What are the agent protocols and cards?

Model Context Protocol (MCP)
An open protocol that lets AI applications connect to external tools, resources, and prompts over a standard JSON-RPC interface. An MCP server exposes capabilities that any MCP-compatible client, such as Claude or ChatGPT, can call.
MCP server card
A JSON manifest at /.well-known/mcp.json that advertises an MCP server's metadata, transport, and capabilities so agents can discover and connect to it. Specified in SEP-1649.
Agent2Agent Protocol (A2A)
An open protocol for agent-to-agent communication and capability discovery, letting independent agents find one another and delegate tasks.
A2A agent card
A JSON manifest at /.well-known/agent-card.json that describes an agent's identity, capabilities, and skills under the A2A protocol.
agents.json
A manifest, defined by Wildcard as an OpenAPI extension, that maps a REST API's endpoints to agent-callable actions so agents can invoke them reliably.
agent-permissions.json
An emerging manifest convention for declaring which actions AI agents are and are not permitted to take on a site.
NLWeb
An open Microsoft protocol that gives a website a natural-language /ask endpoint returning Schema.org-typed results. Every NLWeb instance is also an MCP server.

What are the agentic-commerce protocols?

x402
A payment protocol built on the HTTP 402 Payment Required status code, letting agents pay for an API call or resource through a machine-to-machine payment handshake.
Agentic Commerce Protocol (ACP)
A protocol for agent-surface checkout — completing a purchase from within an AI agent's interface on the buyer's behalf.
Universal Commerce Protocol (UCP)
A protocol focused on merchant interoperability for agent-driven commerce, advertised at /.well-known/ucp.
Agent Payments Protocol (AP2)
A protocol for delegated payment authorization, letting a user grant an agent scoped authority to pay on their behalf.

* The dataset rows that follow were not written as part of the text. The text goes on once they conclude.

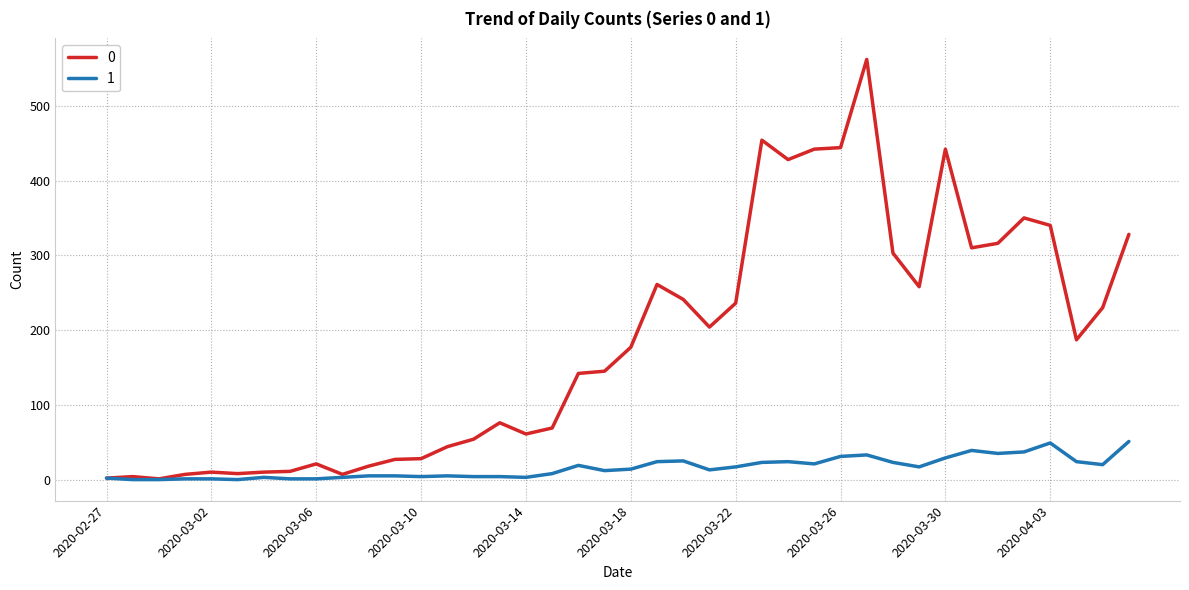

What is the maximum value shown in the chart?

562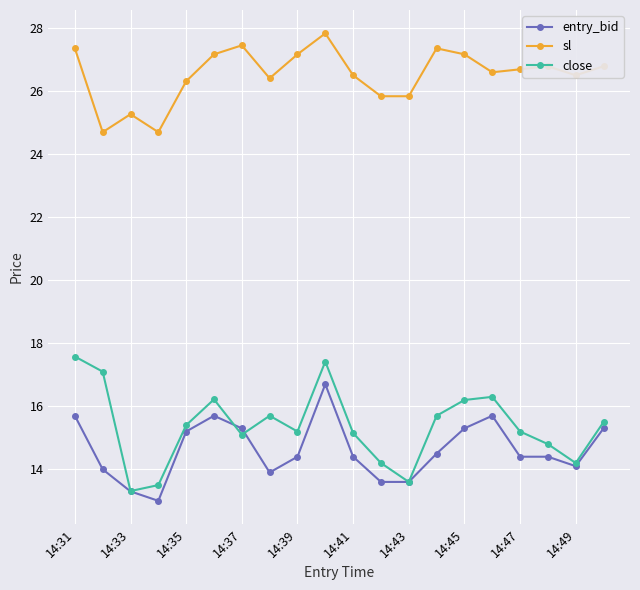

Count the number of categories in the chart.

20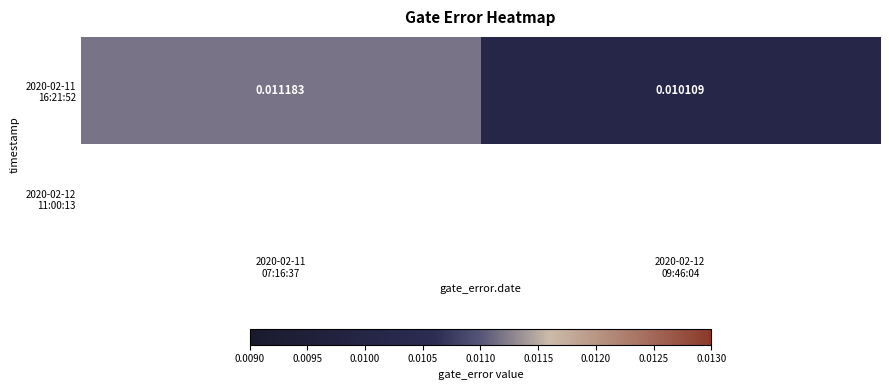

At which category does the chart reach its minimum across all series?

2020-02-12
09:46:04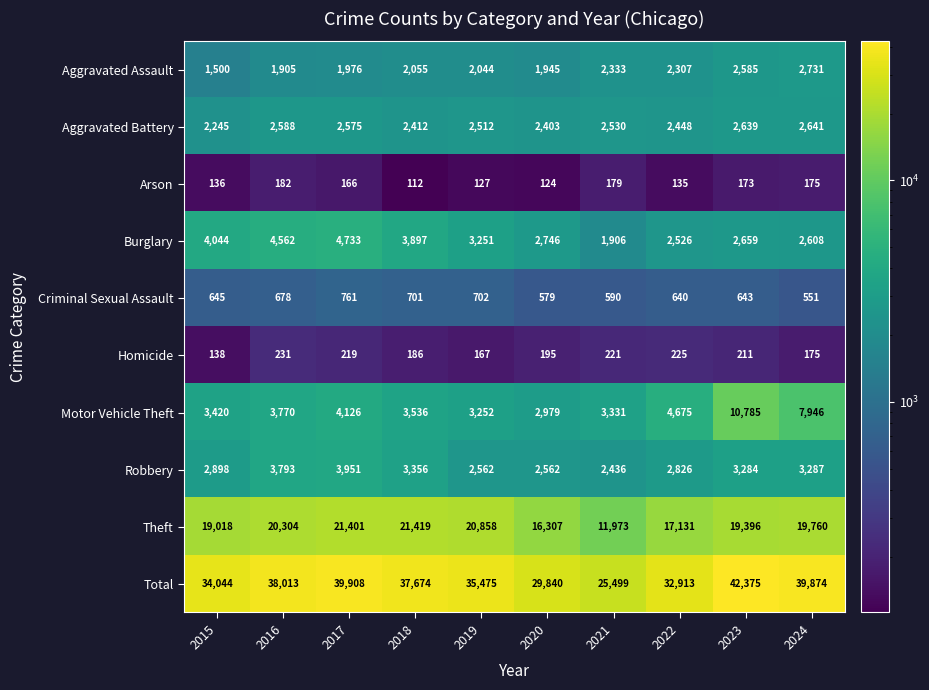

What is the difference between the highest and lowest values at 2016?

37831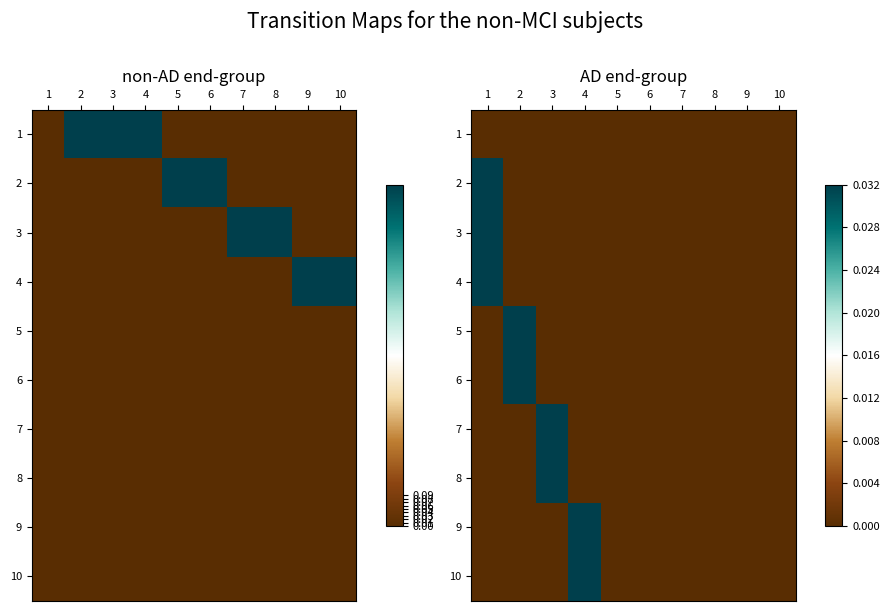

Which category has the highest value in the 5 series?

2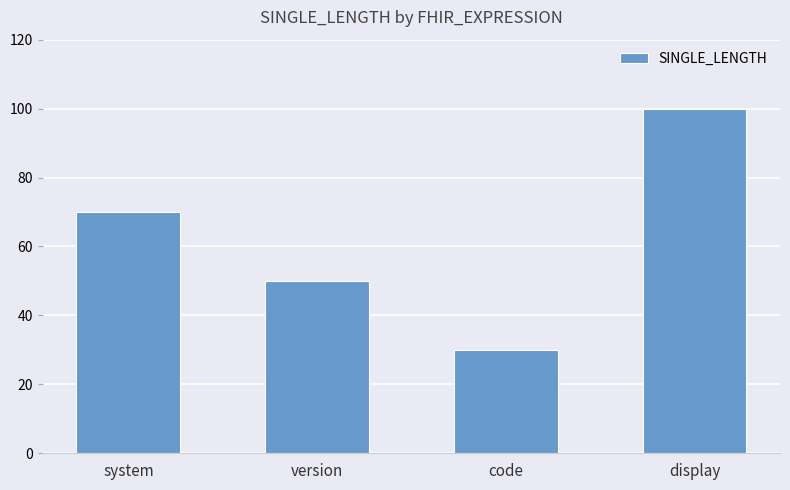

List the labels in order of value, largest first.

display, system, version, code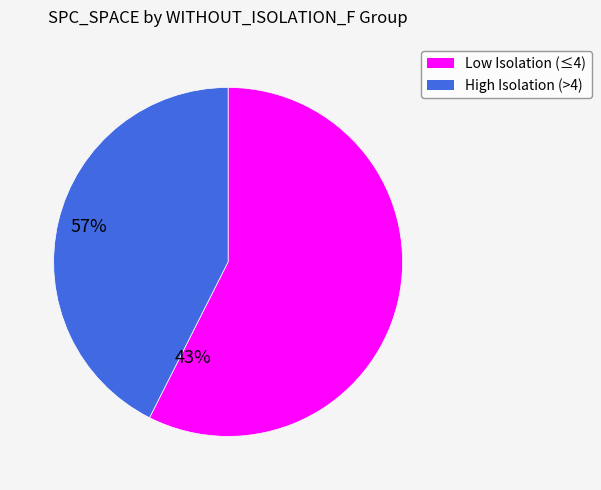

How many slices are in this pie chart?

2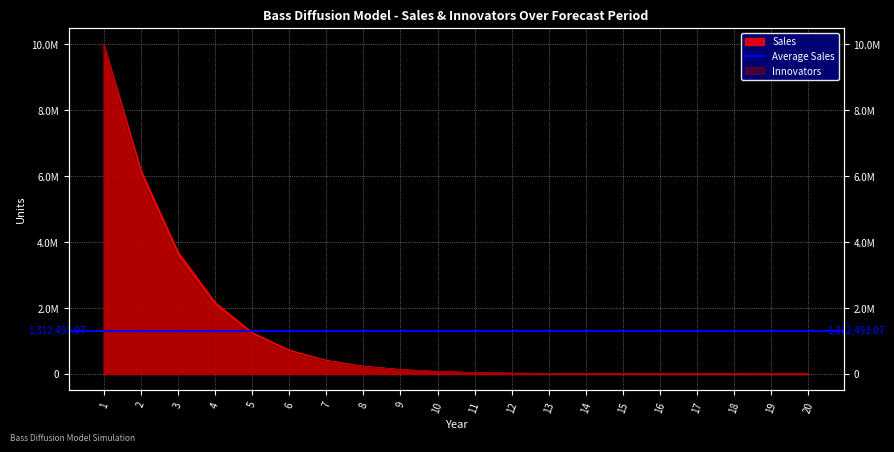

Where is Innovators nearest to the value 5000130?

2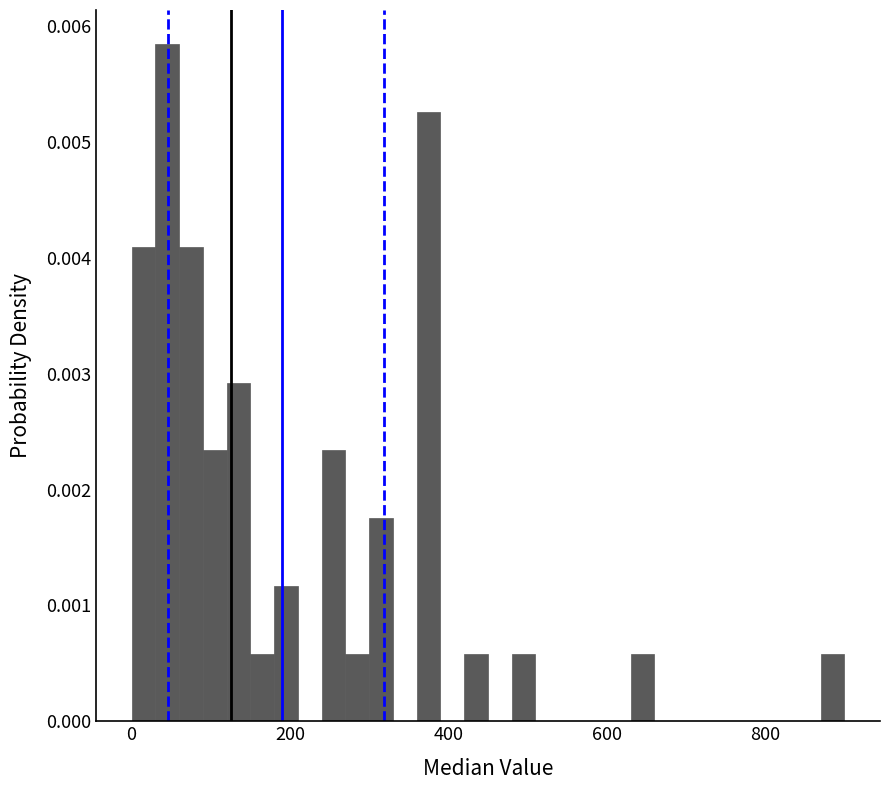

Read against the x-axis, roughly where is the centre of the tallest bar?

40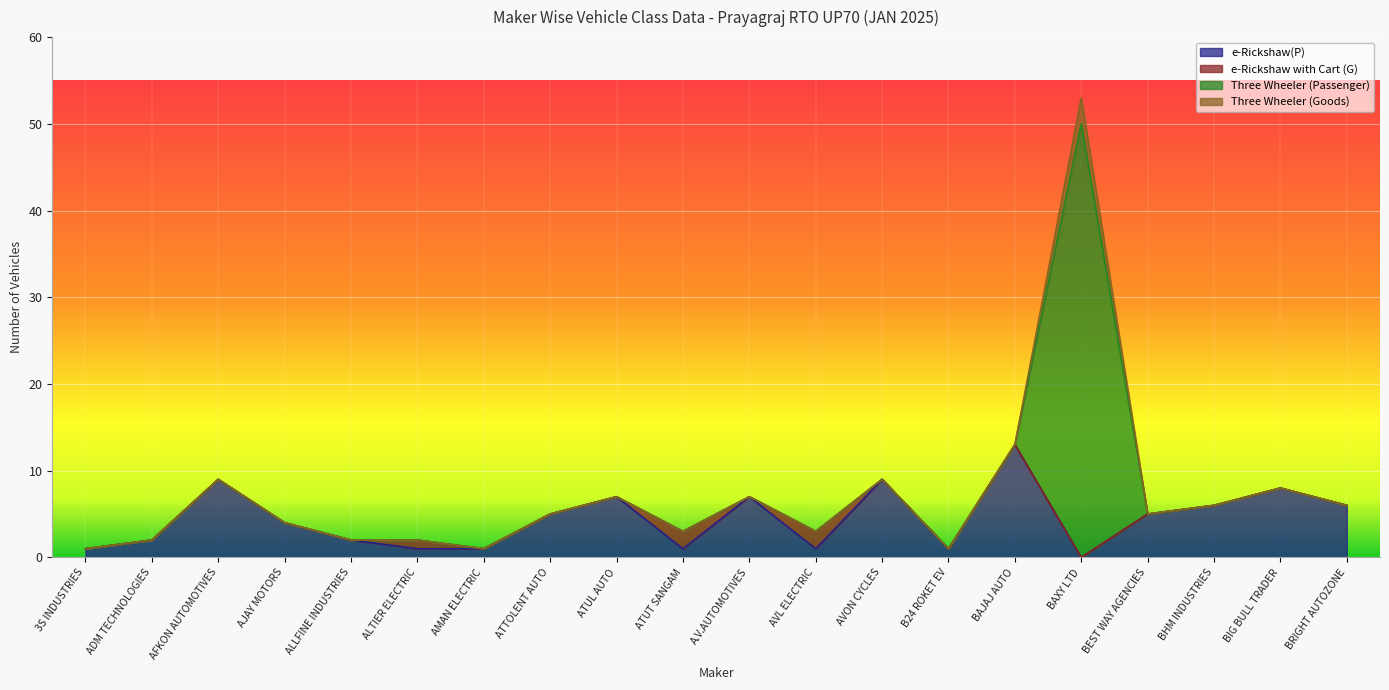

Reading right to left, extract all data points from this chart.

e-Rickshaw(P): 6	8	6	5	0	13	1	9	1	7	1	7	5	1	1	2	4	9	2	1
e-Rickshaw with Cart (G): 0	0	0	0	0	0	0	0	2	0	2	0	0	0	1	0	0	0	0	0
Three Wheeler (Passenger): 0	0	0	0	50	0	0	0	0	0	0	0	0	0	0	0	0	0	0	0
Three Wheeler (Goods): 0	0	0	0	3	0	0	0	0	0	0	0	0	0	0	0	0	0	0	0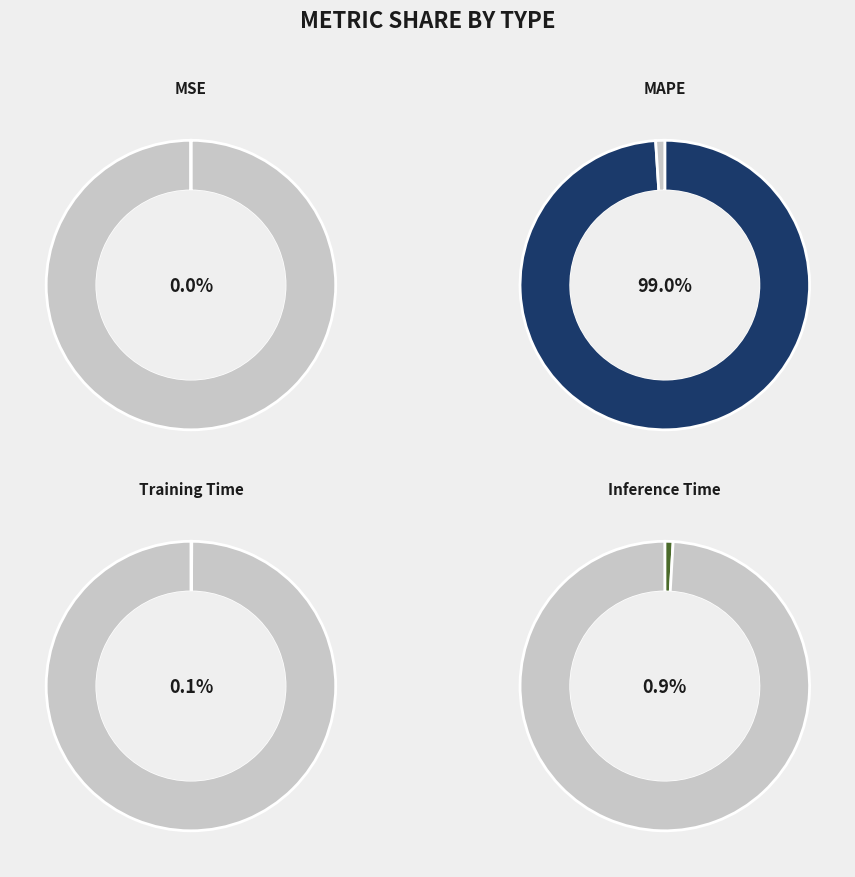

To the nearest percent, what is the average slice percentage?

25%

Frequently asked questions

What is agent readability?
Agent readability is how well a website can be discovered, parsed, understood, and acted upon by AI agents — the machine-facing counterpart to human accessibility. It covers discovery files like llms.txt, machine-readable structured data, skill files like AGENTS.md, and protocol manifests for MCP and A2A.
What's the difference between llms.txt and AGENTS.md?
They serve different agents. llms.txt is a curated index that helps retrieval and answer-engine agents find a site's most useful content. AGENTS.md is a skill file that tells coding agents how to build, test, and work inside a codebase. Many projects ship both.
Do I need both an MCP server card and an A2A agent card?
Only if you expose those capabilities. Publish an MCP server card if your site offers tools or resources for AI clients to call; publish an A2A agent card if you run an agent that other agents discover and delegate to. A content site that just wants to be read and cited needs neither.
What is a markdown mirror and why does it matter?
A markdown mirror is a clean-Markdown copy of an HTML page, served at /<page>.md or via content negotiation. It matters because AI extractors parse Markdown far more reliably than HTML cluttered with navigation, scripts, and styling — and several agent-readability checks look for one.
How is agent readability different from SEO?
Traditional SEO optimizes for human click-through from search rankings. Agent readability optimizes for machines that read, cite, and act — emphasizing clean structure, machine-readable manifests, structured data, and content negotiation. They overlap, but agent readability targets answer engines and autonomous agents rather than the blue-link results page.